Fourthly, new energy sources are grand, but they may bring ancillary problems. For example, as much solar energy could be created in Egypt in a space one two-hundredths of the area covered by the Aswan dam and its hinterland, but the storage problem would have to be solved. There is a moral lesson there: we lost out on the on-land wind issue in the UK seven years ago because the environmental factors were not embraced at the same time as the technology.
Fifthly, 95 per cent. of population growth in the next generation will be in cities. Sixthly, we are confronted by massive problems of biological invasion through trade, air passengers, military mobilisation and mail. Some54 million air passengers enter the United States, and 180,000 are biologically infested. Of the 80 million Mexican road passengers, 201,000 are biologically infested. Of 40 million Mexican foot passengers, 55,000 are infested. Of 95 million road passengers from Canada, 322,000 are biologically infested. Four per cent. of parcel mail is infested.
Air passenger growth of 15 per cent. means that passengers may be a much larger problem than freight, although the Asian long-haul--I mean longhorn--beetle, which is the greatest current threat in the UK, enters in wooden pallets that must be replaced by plastic. The Mediterranean fruit fly has already been eradicated 17 times in California at a cost of $111 million, but climate change can alter the entire global map of Mediterranean fruit fly incidence.
Seventhly, cloud distribution, with its uncertainties, could have twice the impact of CO 2 . We do not yet understand the basic science and we need much more understanding of water vapour in cloud water feedback. Eighthly, few ecological experiments are taking place.
The soil experiments in the ecotron under the auspices of the National Environmental Research Council are demonstrating how much we still have to learn.
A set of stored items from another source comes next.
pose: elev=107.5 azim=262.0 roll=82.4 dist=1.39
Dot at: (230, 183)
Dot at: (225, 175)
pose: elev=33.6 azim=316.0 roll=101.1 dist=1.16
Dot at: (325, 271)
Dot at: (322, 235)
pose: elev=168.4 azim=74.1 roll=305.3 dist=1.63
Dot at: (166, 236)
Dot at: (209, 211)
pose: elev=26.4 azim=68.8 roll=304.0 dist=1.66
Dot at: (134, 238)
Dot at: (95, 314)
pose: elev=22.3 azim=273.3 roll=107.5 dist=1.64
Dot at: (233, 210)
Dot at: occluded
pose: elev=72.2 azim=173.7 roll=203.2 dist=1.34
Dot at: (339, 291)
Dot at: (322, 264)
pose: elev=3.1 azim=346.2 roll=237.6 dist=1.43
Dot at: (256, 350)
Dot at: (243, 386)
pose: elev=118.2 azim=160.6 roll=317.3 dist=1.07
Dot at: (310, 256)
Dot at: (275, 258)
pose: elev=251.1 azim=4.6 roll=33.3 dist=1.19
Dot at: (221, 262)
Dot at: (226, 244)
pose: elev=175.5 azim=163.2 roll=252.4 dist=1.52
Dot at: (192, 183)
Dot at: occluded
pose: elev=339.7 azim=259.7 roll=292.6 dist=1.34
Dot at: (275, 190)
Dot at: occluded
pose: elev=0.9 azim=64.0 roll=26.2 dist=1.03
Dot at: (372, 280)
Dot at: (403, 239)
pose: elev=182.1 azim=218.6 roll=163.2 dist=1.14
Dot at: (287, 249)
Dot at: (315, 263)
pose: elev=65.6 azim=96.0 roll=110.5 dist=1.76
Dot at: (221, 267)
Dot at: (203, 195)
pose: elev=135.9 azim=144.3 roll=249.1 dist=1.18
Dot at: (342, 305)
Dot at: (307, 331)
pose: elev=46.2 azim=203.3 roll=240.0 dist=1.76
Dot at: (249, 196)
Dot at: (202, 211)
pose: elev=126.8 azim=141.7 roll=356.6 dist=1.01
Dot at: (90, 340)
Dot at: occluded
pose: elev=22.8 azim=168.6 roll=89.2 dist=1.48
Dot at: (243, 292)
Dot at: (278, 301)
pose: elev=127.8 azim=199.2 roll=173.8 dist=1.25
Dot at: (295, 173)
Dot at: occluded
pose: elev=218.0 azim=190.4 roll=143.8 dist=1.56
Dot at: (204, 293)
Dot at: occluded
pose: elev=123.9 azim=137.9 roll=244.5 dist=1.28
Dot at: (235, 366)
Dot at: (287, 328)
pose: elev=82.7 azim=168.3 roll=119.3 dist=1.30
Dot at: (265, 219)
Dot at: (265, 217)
I do not want to enter the debate on soil and genetically modified foods, but soil is a Cinderella and I believe that we have no soil legislation. The ecotron experiments show how effects vary markedly depending on whether the CO 2 is ambient or elevated.
Finally, let me mention three unrelated public policy issues that emphasise the complexity and consequences of these matters. First, the Master of the Rolls is interested in the establishment of an environmental court. It may be imagined that such a court could survive with a handful of environmental experts, but a minimum of a dozen would be required.
Secondly, the Select Committee on Northern Ireland Affairs will meet in private this afternoon to discuss the problem of fuel smuggling into Northern Ireland. The facts are stark. The terms of Kyoto mean that the UK has a reduction target of 12.5 per cent., while the European Union average is 8 per cent. The Republic of Ireland need not reduce at all, but can increase by 13 per cent., making a 25 per cent. difference between the Irish and ourselves. It is no wonder that there is so massive a discrepancy between fuel taxes in the two jurisdictions.
Smuggling is a natural consequence, and law-abiding citizens in Northern Ireland are being turned into law-breakers unless they wish to go out of business. I say gently to the Minister that the Government's response currently verges on the casual as the Treasury and the Northern Ireland Office seem to seek to distance themselves from the predicament, implying that the problem is the other Department's responsibility. So much for joined-up Government.